The Tampa Bay Lightning opened the regular season with a 6-4 victory over the Detroit Red Wings in a game that picked up right where the teams left off in the 2016 Eastern Conference Quarterfinals.
For the Lightning, one thing was very different. The power play clicked.
Down 2-0 in the second period, Jonathan Drouin netted a goal with the man advantage to bring the Lightning within one. After the Lightning fell behind 3-1, they scored four unanswered goals, including back-to-back tallies on the power play by Tyler Johnson and Alex Killorn, to take a 5-3 lead. The Red Wings made it a one goal game when Danny DeKeyser scored on a shot from center ice after the puck bounced awkwardly off the boards and snuck behind Ben Bishop.

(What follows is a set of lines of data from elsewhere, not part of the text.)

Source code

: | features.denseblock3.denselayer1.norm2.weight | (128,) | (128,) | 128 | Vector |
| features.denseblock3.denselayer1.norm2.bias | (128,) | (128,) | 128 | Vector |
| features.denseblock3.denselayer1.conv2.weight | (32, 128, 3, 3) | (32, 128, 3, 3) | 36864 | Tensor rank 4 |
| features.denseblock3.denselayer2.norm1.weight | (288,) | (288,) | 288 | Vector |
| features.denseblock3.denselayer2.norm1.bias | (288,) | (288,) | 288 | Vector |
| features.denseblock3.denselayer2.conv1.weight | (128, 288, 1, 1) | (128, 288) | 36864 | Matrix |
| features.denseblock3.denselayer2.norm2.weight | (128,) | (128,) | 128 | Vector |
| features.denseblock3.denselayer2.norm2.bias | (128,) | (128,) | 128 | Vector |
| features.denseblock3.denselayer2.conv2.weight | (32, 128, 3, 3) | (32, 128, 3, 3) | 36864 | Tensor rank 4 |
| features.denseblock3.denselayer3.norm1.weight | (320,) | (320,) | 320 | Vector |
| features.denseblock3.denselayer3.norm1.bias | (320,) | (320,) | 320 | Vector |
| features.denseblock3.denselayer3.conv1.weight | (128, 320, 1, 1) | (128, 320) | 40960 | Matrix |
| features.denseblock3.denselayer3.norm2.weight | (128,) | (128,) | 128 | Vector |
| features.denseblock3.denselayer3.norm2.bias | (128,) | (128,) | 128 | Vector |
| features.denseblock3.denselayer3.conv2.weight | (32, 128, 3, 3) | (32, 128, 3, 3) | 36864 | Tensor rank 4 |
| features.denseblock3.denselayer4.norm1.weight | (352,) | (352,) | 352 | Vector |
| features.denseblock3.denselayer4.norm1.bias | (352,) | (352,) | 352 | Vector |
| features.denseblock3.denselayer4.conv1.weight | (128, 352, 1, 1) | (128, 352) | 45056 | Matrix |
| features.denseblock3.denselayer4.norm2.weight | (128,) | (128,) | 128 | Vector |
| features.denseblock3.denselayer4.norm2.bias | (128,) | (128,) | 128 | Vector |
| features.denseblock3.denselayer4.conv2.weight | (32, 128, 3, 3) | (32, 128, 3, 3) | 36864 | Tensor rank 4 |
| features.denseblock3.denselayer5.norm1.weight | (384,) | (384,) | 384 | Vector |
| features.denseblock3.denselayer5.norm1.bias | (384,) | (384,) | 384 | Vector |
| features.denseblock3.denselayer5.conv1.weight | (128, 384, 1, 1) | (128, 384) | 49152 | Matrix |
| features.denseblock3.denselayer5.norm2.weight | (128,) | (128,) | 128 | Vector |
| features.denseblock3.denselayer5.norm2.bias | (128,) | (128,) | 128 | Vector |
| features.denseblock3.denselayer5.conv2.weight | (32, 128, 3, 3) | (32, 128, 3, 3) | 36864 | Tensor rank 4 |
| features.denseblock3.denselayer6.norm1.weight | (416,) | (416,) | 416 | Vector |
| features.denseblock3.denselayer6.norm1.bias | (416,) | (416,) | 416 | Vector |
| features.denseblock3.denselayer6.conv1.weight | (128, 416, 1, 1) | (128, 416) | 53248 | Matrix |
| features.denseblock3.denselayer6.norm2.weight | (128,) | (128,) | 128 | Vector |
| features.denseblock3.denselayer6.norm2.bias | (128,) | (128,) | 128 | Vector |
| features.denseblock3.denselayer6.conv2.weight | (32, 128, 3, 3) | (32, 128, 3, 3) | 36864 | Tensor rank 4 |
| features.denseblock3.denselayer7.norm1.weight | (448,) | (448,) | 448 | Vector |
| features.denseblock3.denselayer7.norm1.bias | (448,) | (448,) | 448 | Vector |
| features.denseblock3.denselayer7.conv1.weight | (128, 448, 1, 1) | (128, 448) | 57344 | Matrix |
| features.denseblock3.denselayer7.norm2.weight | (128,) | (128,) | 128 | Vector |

With Peter Mrazek pulled for an extra attacker, Valtteri Filppula potted an empty netter to seal a Lightning victory.
The Lightning had three power-play goals on the night and sustained pressure in the offensive zone by controlling the puck and taking shots on Mrazek in situations where the team looked to pass first last season.
#TBLightning scored more than two power play goals in a game just once all last season. Three in opener tonight.

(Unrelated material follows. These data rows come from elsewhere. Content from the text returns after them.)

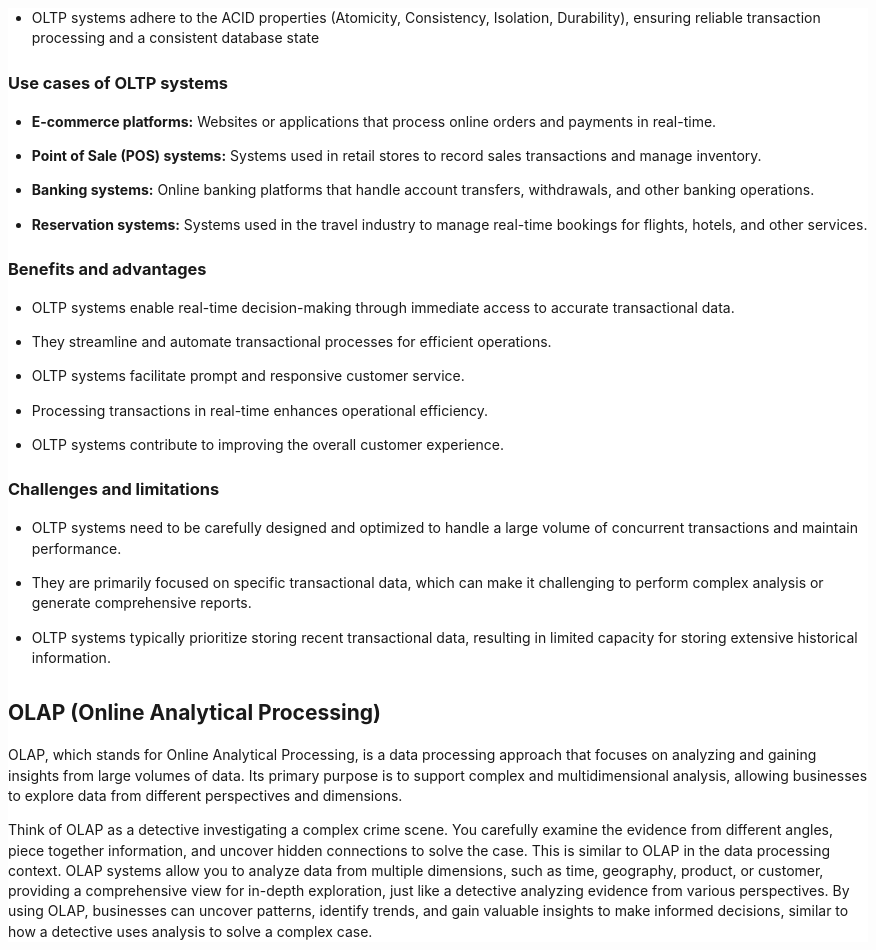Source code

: * OLTP systems adhere to the ACID properties (Atomicity, Consistency, Isolation, Durability), ensuring reliable transaction processing and a consistent database state
    

### Use cases of OLTP systems

* **E-commerce platforms:** Websites or applications that process online orders and payments in real-time.
    
* **Point of Sale (POS) systems:** Systems used in retail stores to record sales transactions and manage inventory.
    
* **Banking systems:** Online banking platforms that handle account transfers, withdrawals, and other banking operations.
    
* **Reservation systems:** Systems used in the travel industry to manage real-time bookings for flights, hotels, and other services.
    

### Benefits and advantages

* OLTP systems enable real-time decision-making through immediate access to accurate transactional data.
    
* They streamline and automate transactional processes for efficient operations.
    
* OLTP systems facilitate prompt and responsive customer service.
    
* Processing transactions in real-time enhances operational efficiency.
    
* OLTP systems contribute to improving the overall customer experience.
    

### Challenges and limitations

* OLTP systems need to be carefully designed and optimized to handle a large volume of concurrent transactions and maintain performance.
    
* They are primarily focused on specific transactional data, which can make it challenging to perform complex analysis or generate comprehensive reports.
    
* OLTP systems typically prioritize storing recent transactional data, resulting in limited capacity for storing extensive historical information.
    

## OLAP (Online Analytical Processing)

OLAP, which stands for Online Analytical Processing, is a data processing approach that focuses on analyzing and gaining insights from large volumes of data. Its primary purpose is to support complex and multidimensional analysis, allowing businesses to explore data from different perspectives and dimensions.

Think of OLAP as a detective investigating a complex crime scene. You carefully examine the evidence from different angles, piece together information, and uncover hidden connections to solve the case. This is similar to OLAP in the data processing context. OLAP systems allow you to analyze data from multiple dimensions, such as time, geography, product, or customer, providing a comprehensive view for in-depth exploration, just like a detective analyzing evidence from various perspectives. By using OLAP, businesses can uncover patterns, identify trends, and gain valuable insights to make informed decisions, similar to how a detective uses analysis to solve a complex case.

— Joe Smith (@JoeSmithNHL) October 14, 2016
It was a sharp contrast to a Lightning power play which ranked 28th in the league last season and was an Achilles’ heel for the club throughout the playoffs.
New Pieces Add to Lightning Power Play
Over the offseason, head coach Jon Cooper brought in Todd Richards as an assistant coach. Richards has previous head coaching experience with the Minnesota Wild and Columbus Blue Jackets, including leading the Blue Jackets to back-to-back 40-win seasons and a playoff appearance in 2014.
Cooper has primarily handled the power play duties in the past, but Richards has handled power-play drills at Lightning practices to start the regular season.
Drouin was an important piece to the Lightning power play on Thursday, registering a goal and an assist and keeping the puck moving in the Red Wings’ defensive zone. His power-play assist came on a cross-ice pass to Alex Killorn on a goal that gave the Lightning a two-goal cushion with just over three minutes remaining in the third period.
After struggling last season with the man advantage, the power play has been a focus for the Lightning as the team enters 2016-17.
“We have been working a lot on it in the preseason,” Tyler Johnson said, according to the Tampa Bay Times’ Joe Smith. “We talked about it. We had to have better execution. It wasn’t acceptable what we did last season. I thought we did a pretty good job (Thursday).”
Thursday’s performance on the power play is just one game, but indicates that Richards and Drouin could be the catalysts to the special team’s unit missing from last season.